导出工具通常是开发模型的地方,能够将模型按照FMI标准打包为FMU;导入工具通常独立于导出工具,可以在外部设置由C-API定义的一个变量、一个值或是触发一个计算步骤,在接收FMU后在,可以在导入工具中与其他模型结合并实现联合仿真。
实际上FMI标准只定义了一个FMU的接口,在多个FMU进行耦合并实现联合仿真时,FMI标准并不涉及到的联合仿真算法或是FMU 的求解器。
2、FMU文件结构
FMU作为模型的容器能够自由的进行分发,通常来说是一个以'.fmu'结尾的zip文件。

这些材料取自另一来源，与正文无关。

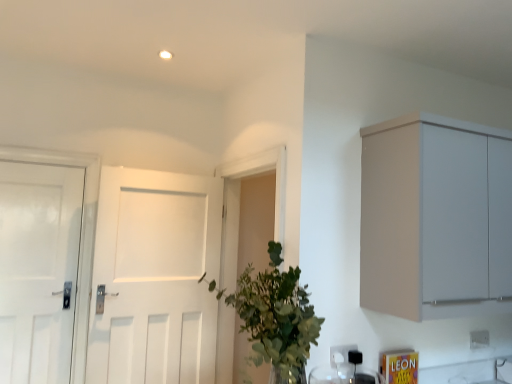
Question: From the image's perspective, would you say white plastic electric outlet at lower center, which is the 1th electric outlet from front to back, is shown under green leafy plant at center?

Choices:
 (A) yes
 (B) no

Answer: (A)

Question: Is the surface of white plastic electric outlet at lower center, the second electric outlet when ordered from right to left, in direct contact with green leafy plant at center?

Choices:
 (A) yes
 (B) no

Answer: (B)

Question: From the image's perspective, is white plastic electric outlet at lower center, the 2th electric outlet from the back, over green leafy plant at center?

Choices:
 (A) yes
 (B) no

Answer: (B)

Question: Does white plastic electric outlet at lower center, the 2th electric outlet from the back, come in front of green leafy plant at center?

Choices:
 (A) yes
 (B) no

Answer: (B)

Question: Considering the relative sizes of white plastic electric outlet at lower center, positioned as the first electric outlet in left-to-right order, and green leafy plant at center in the image provided, is white plastic electric outlet at lower center, positioned as the first electric outlet in left-to-right order, bigger than green leafy plant at center?

Choices:
 (A) no
 (B) yes

Answer: (A)

Question: From a real-world perspective, is white plastic electric outlet at lower right, which is counted as the first electric outlet, starting from the right, positioned above or below green leafy plant at center?

Choices:
 (A) above
 (B) below

Answer: (B)

Question: Is white plastic electric outlet at lower right, which is counted as the first electric outlet, starting from the right, to the left or to the right of green leafy plant at center in the image?

Choices:
 (A) right
 (B) left

Answer: (A)

Question: From the image's perspective, relative to green leafy plant at center, is white plastic electric outlet at lower right, marked as the second electric outlet in a front-to-back arrangement, above or below?

Choices:
 (A) below
 (B) above

Answer: (A)

Question: Considering their positions, is white plastic electric outlet at lower right, which is counted as the first electric outlet, starting from the right, located in front of or behind green leafy plant at center?

Choices:
 (A) front
 (B) behind

Answer: (B)

Question: In terms of size, does matte gray cabinet at upper right appear bigger or smaller than white plastic electric outlet at lower right, the 2th electric outlet positioned from the left?

Choices:
 (A) small
 (B) big

Answer: (B)

Question: Would you say matte gray cabinet at upper right is inside or outside white plastic electric outlet at lower right, the 2th electric outlet positioned from the left?

Choices:
 (A) inside
 (B) outside

Answer: (B)

Question: In the image, is matte gray cabinet at upper right positioned in front of or behind white plastic electric outlet at lower right, the 2th electric outlet positioned from the left?

Choices:
 (A) front
 (B) behind

Answer: (A)

Question: Considering the positions of matte gray cabinet at upper right and white plastic electric outlet at lower right, the 1th electric outlet in the back-to-front sequence, in the image, is matte gray cabinet at upper right wider or thinner than white plastic electric outlet at lower right, the 1th electric outlet in the back-to-front sequence,?

Choices:
 (A) wide
 (B) thin

Answer: (A)

Question: Considering the positions of green leafy plant at center and white matte door at center, the first door when ordered from right to left, in the image, is green leafy plant at center taller or shorter than white matte door at center, the first door when ordered from right to left,?

Choices:
 (A) short
 (B) tall

Answer: (A)

Question: Which is correct: green leafy plant at center is inside white matte door at center, the first door when ordered from right to left, or outside of it?

Choices:
 (A) inside
 (B) outside

Answer: (B)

在一个FMU文件中,至少包含了一个模型描述文件,其描述了模型变量、接口、能力以及模型架构扩展限制的元数据信息。
还至少包含了一个二进制的模型表示,在Linux系统下是.so文件,在window系统中是dll文件。也可以是C源码,能够让使用者进行重新编译创建一个新的二进制文件用于新的目标,这一部署机制可以方便的扩展到不同的系统平台上。
除此以外,可能还包括额外的文件,比如模型文档和相关的头文件。
3、FMI 2.0和FMI 3.0
FMI2.0包括:
带有事件的常微分方程(ODEs),这些方程描述了系统的动态行为,需要通过数值求解器来进行求解;
连续和离散变量,即FMI的模型中,变量可能是随时间变化,也可以是在特定时间点发生变化;
时间概念,或可以理解为更广泛的独立变量,或是自变量,比如可以是一个角度,从而表述系统的动态变化。
FMI3.0增加:
不仅限于动态方程,也支持纯代数方程,可以处理不随时间变化的静态关系;
进一步支持了复杂的离散行为,即通过使用始终和模型分区来管理模型的顺序和同步;
同时不仅仅是基于物理的方程还可以:
vECU模型
机器学习模型
AI模型
......
二、FMI 3.0.1中的联合仿真
1、多个仿真程序耦合
联合仿真时将多个仿真程序耦合在一起,最终实现由多个子系统组成整理自动驾驶HiL系统的行为。
2、子系统耦合
子系统之间是互相耦合的,也就是每个子系统的行为依赖于其他子系统的行为,所以联合仿真必须是以逐步计算的方式进行。
3、示例
每个仿真程序负责计算一个子系统的行为,比如在自动驾驶HiL系统中,aiSim负责场景和传感器仿真,CarSim负责车辆动力学,两个仿真程序互相使用对方产生的输出来进行计算。
CarSim中车辆动力学更新的频率时1kHz,那么需要同步aiSim中场景更新的频率也为1kHz,而且只有在收到动力学信息后才会进行下一步的仿真。
4、同步和误差管理
在联合仿真的过程中,可能会产生附加误差,需要通过合适的联合仿真算法或是通信模式来将其限制在可接受的范围内,比如设置更新步长等。